BEGIN The data
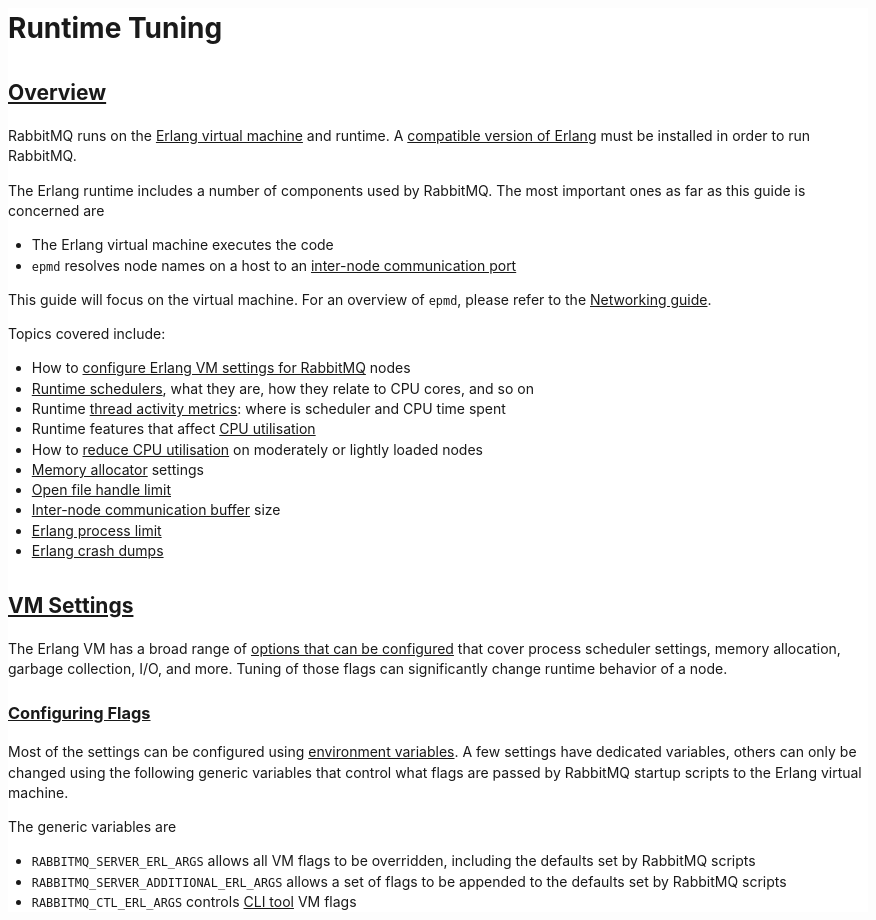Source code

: 

# Runtime Tuning

## <a id="overview" class="anchor" href="#overview">Overview</a>

RabbitMQ runs on the [Erlang virtual machine](https://erlang.org) and runtime.
A [compatible version of Erlang](./which-erlang) must be installed in order to run RabbitMQ.

The Erlang runtime includes a number of components used by RabbitMQ. The most important ones
as far as this guide is concerned are

 * The Erlang virtual machine executes the code
 * `epmd` resolves node names on a host to an [inter-node communication port](./networking)

This guide will focus on the virtual machine. For an overview of `epmd`, please refer to the
[Networking guide](./networking#epmd-inet-dist-port-range).

Topics covered include:

 * How to [configure Erlang VM settings for RabbitMQ](#vm-settings) nodes
 * [Runtime schedulers](#scheduling), what they are, how they relate to CPU cores, and so on
 * Runtime [thread activity metrics](#thread-stats): where is scheduler and CPU time spent
 * Runtime features that affect [CPU utilisation](#cpu)
 * How to [reduce CPU utilisation](#cpu-reduce-idle-usage) on moderately or lightly loaded nodes
 * [Memory allocator](#allocators) settings
 * [Open file handle limit](#open-file-handle-limit)
 * [Inter-node communication buffer](#distribution-buffer) size
 * [Erlang process limit](#erlang-process-limit)
 * [Erlang crash dumps](#crash-dumps)

## <a id="vm-settings" class="anchor" href="#vm-settings">VM Settings</a>

The Erlang VM has a broad range of [options that can be configured](https://erlang.org/doc/man/erl.html)
that cover process scheduler settings, memory allocation, garbage collection, I/O, and more.
Tuning of those flags can significantly change runtime behavior of a node.

### <a id="configure" class="anchor" href="#configure">Configuring Flags</a>

Most of the settings can be configured using [environment variables](./configure#supported-environment-variables).
A few settings have dedicated variables, others can only be changed using the following generic
variables that control what flags are passed by RabbitMQ startup scripts to the Erlang virtual machine.

The generic variables are

 * `RABBITMQ_SERVER_ERL_ARGS` allows all VM flags to be overridden, including the defaults set by RabbitMQ scripts
 * `RABBITMQ_SERVER_ADDITIONAL_ERL_ARGS` allows a set of flags to be appended to the defaults set by RabbitMQ scripts
 * `RABBITMQ_CTL_ERL_ARGS` controls [CLI tool](./cli) VM flags
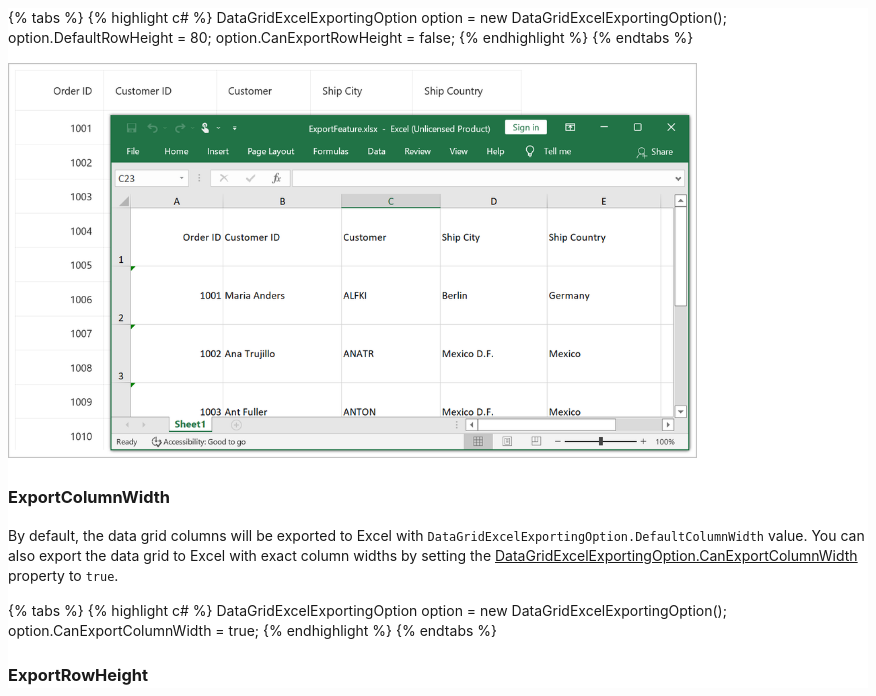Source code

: {% tabs %}
{% highlight c# %}
DataGridExcelExportingOption option = new DataGridExcelExportingOption();
option.DefaultRowHeight = 80;
option.CanExportRowHeight = false;
{% endhighlight %}
{% endtabs %}

<img alt="Export DataGrid to Excel format with customized row height for all rows" src="Images\export-to-excel\maui-datagrid-column-width.png" width="689"/>

### ExportColumnWidth

By default, the data grid columns will be exported to Excel with `DataGridExcelExportingOption.DefaultColumnWidth` value. You can also export the data grid to Excel with exact column widths by setting the [DataGridExcelExportingOption.CanExportColumnWidth](https://help.syncfusion.com/cr/maui/Syncfusion.Maui.DataGrid.Exporting.DataGridExcelExportingOption.html#Syncfusion_Maui_DataGrid_Exporting_DataGridExcelExportingOption_CanExportColumnWidth) property to `true`. 

{% tabs %}
{% highlight c# %}
DataGridExcelExportingOption option = new DataGridExcelExportingOption();
option.CanExportColumnWidth = true;
{% endhighlight %}
{% endtabs %}


### ExportRowHeight

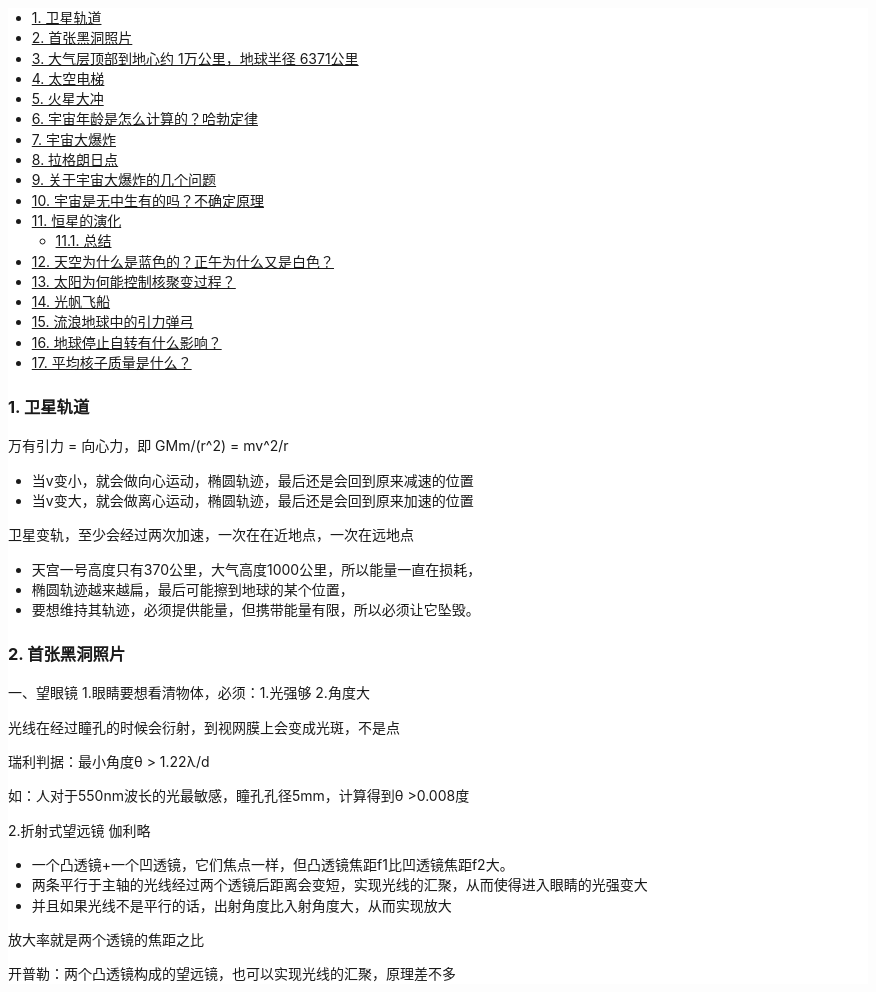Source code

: - [1. 卫星轨道](#1-卫星轨道)
- [2. 首张黑洞照片](#2-首张黑洞照片)
- [3. 大气层顶部到地心约 1万公里，地球半径 6371公里](#3-大气层顶部到地心约-1万公里地球半径-6371公里)
- [4. 太空电梯](#4-太空电梯)
- [5. 火星大冲](#5-火星大冲)
- [6. 宇宙年龄是怎么计算的？哈勃定律](#6-宇宙年龄是怎么计算的哈勃定律)
- [7. 宇宙大爆炸](#7-宇宙大爆炸)
- [8. 拉格朗日点](#8-拉格朗日点)
- [9. 关于宇宙大爆炸的几个问题](#9-关于宇宙大爆炸的几个问题)
- [10. 宇宙是无中生有的吗？不确定原理](#10-宇宙是无中生有的吗不确定原理)
- [11. 恒星的演化](#11-恒星的演化)
  - [11.1. 总结](#111-总结)
- [12. 天空为什么是蓝色的？正午为什么又是白色？](#12-天空为什么是蓝色的正午为什么又是白色)
- [13. 太阳为何能控制核聚变过程？](#13-太阳为何能控制核聚变过程)
- [14. 光帆飞船](#14-光帆飞船)
- [15. 流浪地球中的引力弹弓](#15-流浪地球中的引力弹弓)
- [16. 地球停止自转有什么影响？](#16-地球停止自转有什么影响)
- [17. 平均核子质量是什么？](#17-平均核子质量是什么)


### 1. 卫星轨道

万有引力 = 向心力，即 GMm/(r^2) = mv^2/r

- 当v变小，就会做向心运动，椭圆轨迹，最后还是会回到原来减速的位置
- 当v变大，就会做离心运动，椭圆轨迹，最后还是会回到原来加速的位置


卫星变轨，至少会经过两次加速，一次在在近地点，一次在远地点

- 天宫一号高度只有370公里，大气高度1000公里，所以能量一直在损耗，
- 椭圆轨迹越来越扁，最后可能擦到地球的某个位置，
- 要想维持其轨迹，必须提供能量，但携带能量有限，所以必须让它坠毁。




### 2. 首张黑洞照片

一、望眼镜
1.眼睛要想看清物体，必须：1.光强够    2.角度大

光线在经过瞳孔的时候会衍射，到视网膜上会变成光斑，不是点

瑞利判据：最小角度θ > 1.22λ/d

如：人对于550nm波长的光最敏感，瞳孔孔径5mm，计算得到θ >0.008度

2.折射式望远镜
伽利略
- 一个凸透镜+一个凹透镜，它们焦点一样，但凸透镜焦距f1比凹透镜焦距f2大。
- 两条平行于主轴的光线经过两个透镜后距离会变短，实现光线的汇聚，从而使得进入眼睛的光强变大
- 并且如果光线不是平行的话，出射角度比入射角度大，从而实现放大

放大率就是两个透镜的焦距之比


开普勒：两个凸透镜构成的望远镜，也可以实现光线的汇聚，原理差不多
END The data
Task item:
Restate word for word the lines of the data above, starting at the line containing "RabbitMQ runs on" and ending at the line containing "as far as this guide is concerned are", both included, and nothing more.

Written answer:
RabbitMQ runs on the [Erlang virtual machine](https://erlang.org) and runtime.
A [compatible version of Erlang](./which-erlang) must be installed in order to run RabbitMQ.

The Erlang runtime includes a number of components used by RabbitMQ. The most important ones
as far as this guide is concerned are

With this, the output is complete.